Selima Hill grew up in rural England and Wales. She spent six months in hospital as a baby after being hurt in a fire.[1]

She read Moral Sciences at New Hall, Cambridge University (1965-7). She regularly collaborates with artists and has worked on multimedia projects with the Royal Ballet, Welsh National Opera and BBC Bristol. She is a tutor at the Poetry School in London, and has taught creative writing in hospitals and prisons.

Selima Hill won first prize in the 1988 Arvon Foundation/Observer International Poetry Competition for her long poem "The Accumulation of Small Acts of Kindness", and her 1997 collection, Violet, was shortlisted for the Forward Poetry Prize (Best Poetry Collection of the Year), the T. S. Eliot Prize and the Whitbread Poetry Award. Her book of poetry, Bunny (2001), a series of poems about a young girl growing up in the 1950s, won the Whitbread Poetry Award. A selected poems: Gloria, was published in 2008.

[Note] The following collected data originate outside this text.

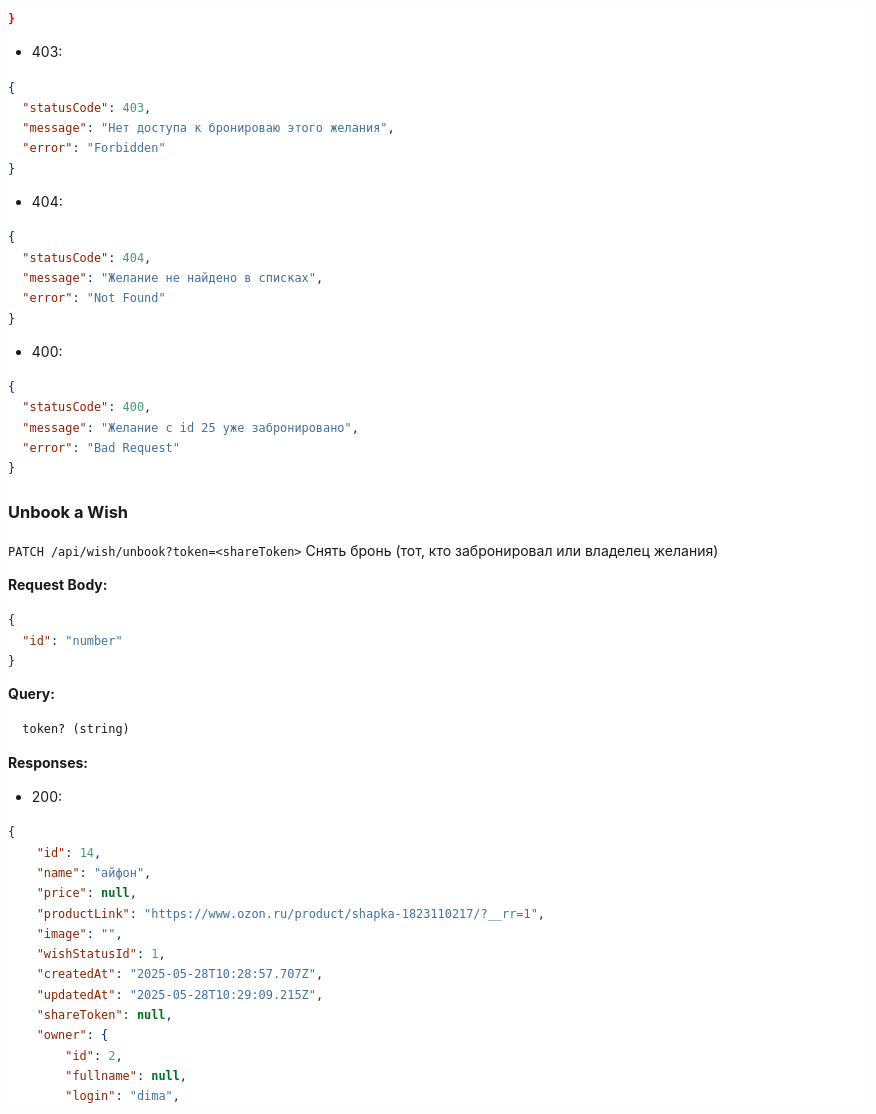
 ```json
}
```

- 403:

```json
{
  "statusCode": 403,
  "message": "Нет доступа к бронироваю этого желания",
  "error": "Forbidden"
}
```

- 404:

```json
{
  "statusCode": 404,
  "message": "Желание не найдено в списках",
  "error": "Not Found"
}
```

- 400:

```json
{
  "statusCode": 400,
  "message": "Желание с id 25 уже забронировано",
  "error": "Bad Request"
}
```

### Unbook a Wish

`PATCH /api/wish/unbook?token=<shareToken>`
Снять бронь (тот, кто забронировал или владелец желания)

**Request Body:**

```json
{
  "id": "number"
}
```

**Query:**

```makefile
  token? (string)
```

**Responses:**

- 200:

```json
{
    "id": 14,
    "name": "айфон",
    "price": null,
    "productLink": "https://www.ozon.ru/product/shapka-1823110217/?__rr=1",
    "image": "",
    "wishStatusId": 1,
    "createdAt": "2025-05-28T10:28:57.707Z",
    "updatedAt": "2025-05-28T10:29:09.215Z",
    "shareToken": null,
    "owner": {
        "id": 2,
        "fullname": null,
        "login": "dima",
```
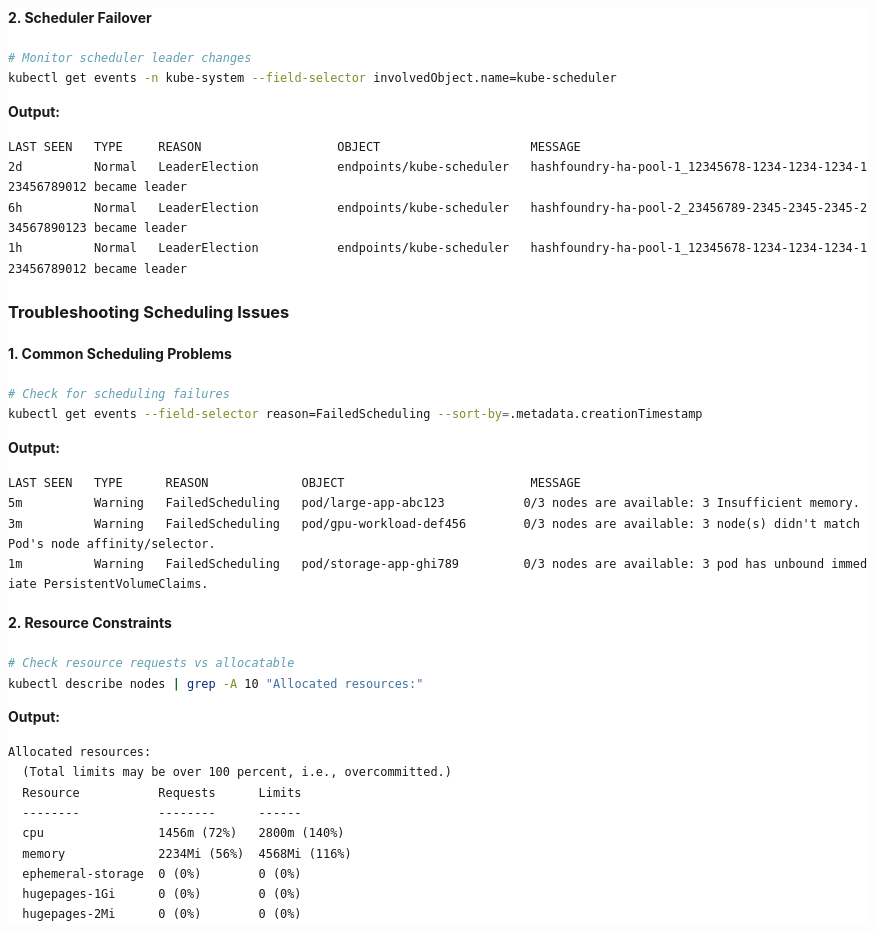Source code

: #### 2. **Scheduler Failover**

```bash
# Monitor scheduler leader changes
kubectl get events -n kube-system --field-selector involvedObject.name=kube-scheduler
```
**Output:**
```
LAST SEEN   TYPE     REASON                   OBJECT                     MESSAGE
2d          Normal   LeaderElection           endpoints/kube-scheduler   hashfoundry-ha-pool-1_12345678-1234-1234-1234-123456789012 became leader
6h          Normal   LeaderElection           endpoints/kube-scheduler   hashfoundry-ha-pool-2_23456789-2345-2345-2345-234567890123 became leader
1h          Normal   LeaderElection           endpoints/kube-scheduler   hashfoundry-ha-pool-1_12345678-1234-1234-1234-123456789012 became leader
```

### Troubleshooting Scheduling Issues

#### 1. **Common Scheduling Problems**

```bash
# Check for scheduling failures
kubectl get events --field-selector reason=FailedScheduling --sort-by=.metadata.creationTimestamp
```
**Output:**
```
LAST SEEN   TYPE      REASON             OBJECT                          MESSAGE
5m          Warning   FailedScheduling   pod/large-app-abc123           0/3 nodes are available: 3 Insufficient memory.
3m          Warning   FailedScheduling   pod/gpu-workload-def456        0/3 nodes are available: 3 node(s) didn't match Pod's node affinity/selector.
1m          Warning   FailedScheduling   pod/storage-app-ghi789         0/3 nodes are available: 3 pod has unbound immediate PersistentVolumeClaims.
```

#### 2. **Resource Constraints**

```bash
# Check resource requests vs allocatable
kubectl describe nodes | grep -A 10 "Allocated resources:"
```
**Output:**
```
Allocated resources:
  (Total limits may be over 100 percent, i.e., overcommitted.)
  Resource           Requests      Limits
  --------           --------      ------
  cpu                1456m (72%)   2800m (140%)
  memory             2234Mi (56%)  4568Mi (116%)
  ephemeral-storage  0 (0%)        0 (0%)
  hugepages-1Gi      0 (0%)        0 (0%)
  hugepages-2Mi      0 (0%)        0 (0%)
```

She was a Fellow at University of Exeter.[2]

She has an ex-husband.[3]

Selima Hill lives in Lyme Regis.[4] Her most recent collections are The Hat (2008); Fruitcake (2009); People Who Like Meatballs (2012), shortlisted for both the Forward Poetry Prize and the Costa Poetry Award; The Sparkling Jewel of Naturism (2014); Jutland (2015), a Poetry Book Society Special Commendation which was shortlisted for the 2015 T.S. Eliot Prize and was earlier shortlisted for the Roehampton Poetry Prize; The Magnitude of My Sublime Existence (2016), shortlisted for the Roehampton Poetry Prize 2017; and Splash like Jesus (2017).

Awards and honours[edit]

Works[edit]

Anthologies[edit]

  • Carol Rumens (1985). Making for the open: the Chatto book of post-feminist poetry, 1964-1984. Chatto & Windus. ISBN 978-0-7011-2848-7. 
  • Judith Kinsman, ed. (1992). Six women poets. Oxford University Press. ISBN 978-0-19-833181-0. 

Reviews[edit]

Selima Hill's 1984 collection Saying Hello at the Station introduced arguably the most distinctive truth teller to emerge in British poetry since Sylvia Plath. In the quarter-century since that debut, her voice has deepened and strengthened as its subject matter has widened from bereavement and life in a psychiatric unit to more general difficulties with men, family relationships, and the business of living. The simultaneous publication of Hill's new collection The Hat, and a Selected Poems, Gloria, is the perfect moment to rediscover this inimitably exhilarating poet.[5]